**TASK PROMPT:** For this exercise, transcribe every line of the material exactly and skip the pictures.

##### EXERCISE INPUTS

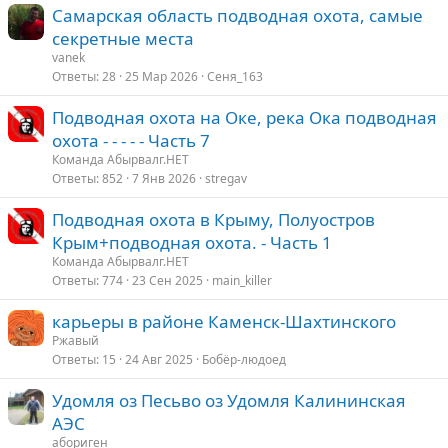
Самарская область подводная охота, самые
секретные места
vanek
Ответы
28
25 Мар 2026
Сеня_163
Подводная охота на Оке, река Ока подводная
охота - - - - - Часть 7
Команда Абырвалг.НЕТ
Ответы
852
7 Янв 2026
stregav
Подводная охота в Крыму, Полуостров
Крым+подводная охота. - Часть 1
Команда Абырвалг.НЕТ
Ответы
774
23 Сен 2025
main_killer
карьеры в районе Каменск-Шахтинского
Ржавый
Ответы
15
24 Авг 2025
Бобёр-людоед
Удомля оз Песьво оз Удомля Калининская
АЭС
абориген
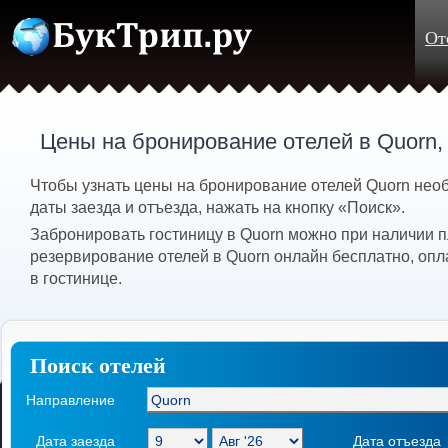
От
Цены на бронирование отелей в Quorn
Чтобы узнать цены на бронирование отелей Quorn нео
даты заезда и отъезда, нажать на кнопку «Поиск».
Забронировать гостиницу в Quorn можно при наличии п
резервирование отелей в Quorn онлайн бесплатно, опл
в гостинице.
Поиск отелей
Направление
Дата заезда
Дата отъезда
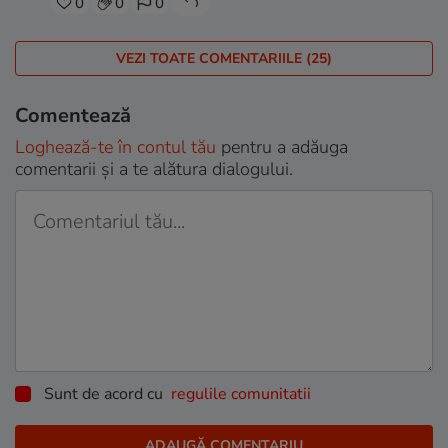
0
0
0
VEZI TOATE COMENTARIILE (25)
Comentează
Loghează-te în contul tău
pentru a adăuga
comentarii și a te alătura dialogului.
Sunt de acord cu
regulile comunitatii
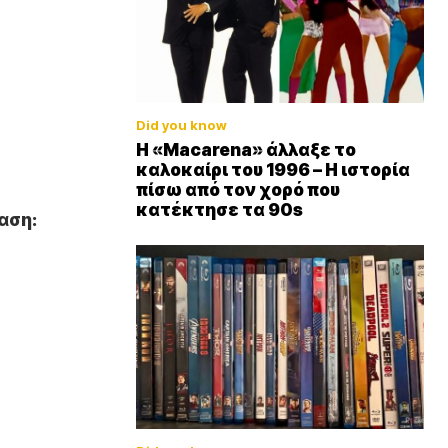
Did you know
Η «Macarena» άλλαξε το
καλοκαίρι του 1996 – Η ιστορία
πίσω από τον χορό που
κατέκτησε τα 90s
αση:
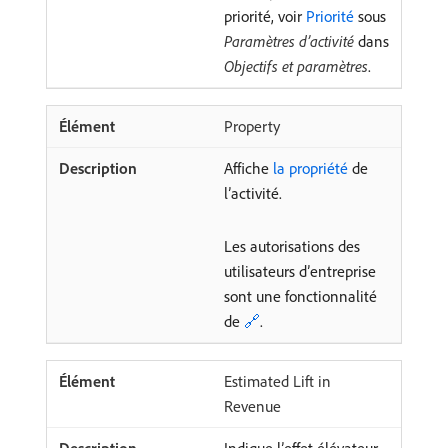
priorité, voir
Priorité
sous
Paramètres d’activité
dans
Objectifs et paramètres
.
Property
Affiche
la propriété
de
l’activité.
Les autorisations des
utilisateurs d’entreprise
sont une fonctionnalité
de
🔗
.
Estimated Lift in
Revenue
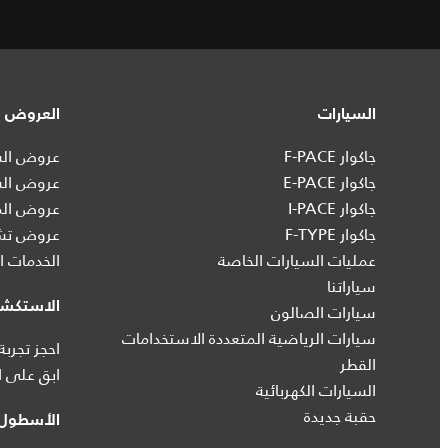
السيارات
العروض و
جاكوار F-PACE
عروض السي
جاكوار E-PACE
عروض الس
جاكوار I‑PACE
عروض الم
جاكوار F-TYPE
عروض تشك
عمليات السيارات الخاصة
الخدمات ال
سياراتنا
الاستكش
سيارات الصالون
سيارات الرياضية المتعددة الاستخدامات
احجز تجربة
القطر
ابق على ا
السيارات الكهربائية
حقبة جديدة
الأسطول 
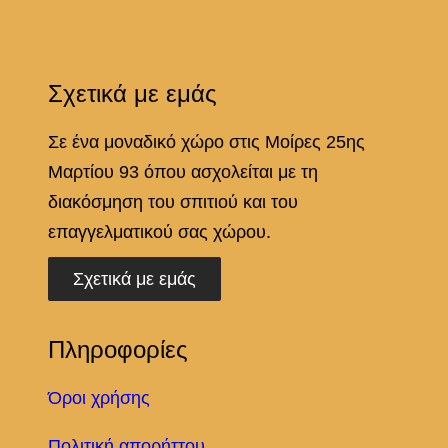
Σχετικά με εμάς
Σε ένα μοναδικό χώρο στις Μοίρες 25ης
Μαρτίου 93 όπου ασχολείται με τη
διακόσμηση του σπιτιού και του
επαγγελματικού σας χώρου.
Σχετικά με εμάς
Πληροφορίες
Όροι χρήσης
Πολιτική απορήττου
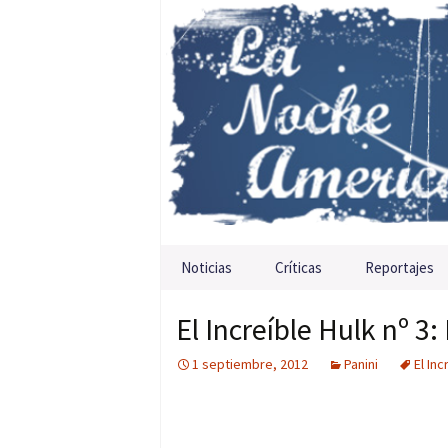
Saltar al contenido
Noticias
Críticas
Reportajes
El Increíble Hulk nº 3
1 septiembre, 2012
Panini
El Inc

##########

**ANSWER AREA:**
Самарская область подводная охота, самые
секретные места
vanek
Ответы
28
25 Мар 2026
Сеня_163
Подводная охота на Оке, река Ока подводная
охота - - - - - Часть 7
Команда Абырвалг.НЕТ
Ответы
852
7 Янв 2026
stregav
Подводная охота в Крыму, Полуостров
Крым+подводная охота. - Часть 1
Команда Абырвалг.НЕТ
Ответы
774
23 Сен 2025
main_killer
карьеры в районе Каменск-Шахтинского
Ржавый
Ответы
15
24 Авг 2025
Бобёр-людоед
Удомля оз Песьво оз Удомля Калининская
АЭС
абориген
От
Цены на бронирование отелей в Quorn
Чтобы узнать цены на бронирование отелей Quorn нео
даты заезда и отъезда, нажать на кнопку «Поиск».
Забронировать гостиницу в Quorn можно при наличии п
резервирование отелей в Quorn онлайн бесплатно, опл
в гостинице.
Поиск отелей
Направление
Дата заезда
Дата отъезда
0
0
0
VEZI TOATE COMENTARIILE (25)
Comentează
Loghează-te în contul tău
pentru a adăuga
comentarii și a te alătura dialogului.
Sunt de acord cu
regulile comunitatii
Did you know
Η «Macarena» άλλαξε το
καλοκαίρι του 1996 – Η ιστορία
πίσω από τον χορό που
κατέκτησε τα 90s
αση:
priorité, voir
Priorité
sous
Paramètres d’activité
dans
Objectifs et paramètres
.
Property
Affiche
la propriété
de
l’activité.
Les autorisations des
utilisateurs d’entreprise
sont une fonctionnalité
de
🔗
.
Estimated Lift in
Revenue
السيارات
العروض و
جاكوار F-PACE
عروض السي
جاكوار E-PACE
عروض الس
جاكوار I‑PACE
عروض الم
جاكوار F-TYPE
عروض تشك
عمليات السيارات الخاصة
الخدمات ال
سياراتنا
الاستكش
سيارات الصالون
سيارات الرياضية المتعددة الاستخدامات
احجز تجربة
القطر
ابق على ا
السيارات الكهربائية
حقبة جديدة
الأسطول 
Σχετικά με εμάς
Σε ένα μοναδικό χώρο στις Μοίρες 25ης
Μαρτίου 93 όπου ασχολείται με τη
διακόσμηση του σπιτιού και του
επαγγελματικού σας χώρου.
Σχετικά με εμάς
Πληροφορίες
Όροι χρήσης
Πολιτική απορήττου
Saltar al contenido
Noticias
Críticas
Reportajes
El Increíble Hulk nº 3
1 septiembre, 2012
Panini
El Inc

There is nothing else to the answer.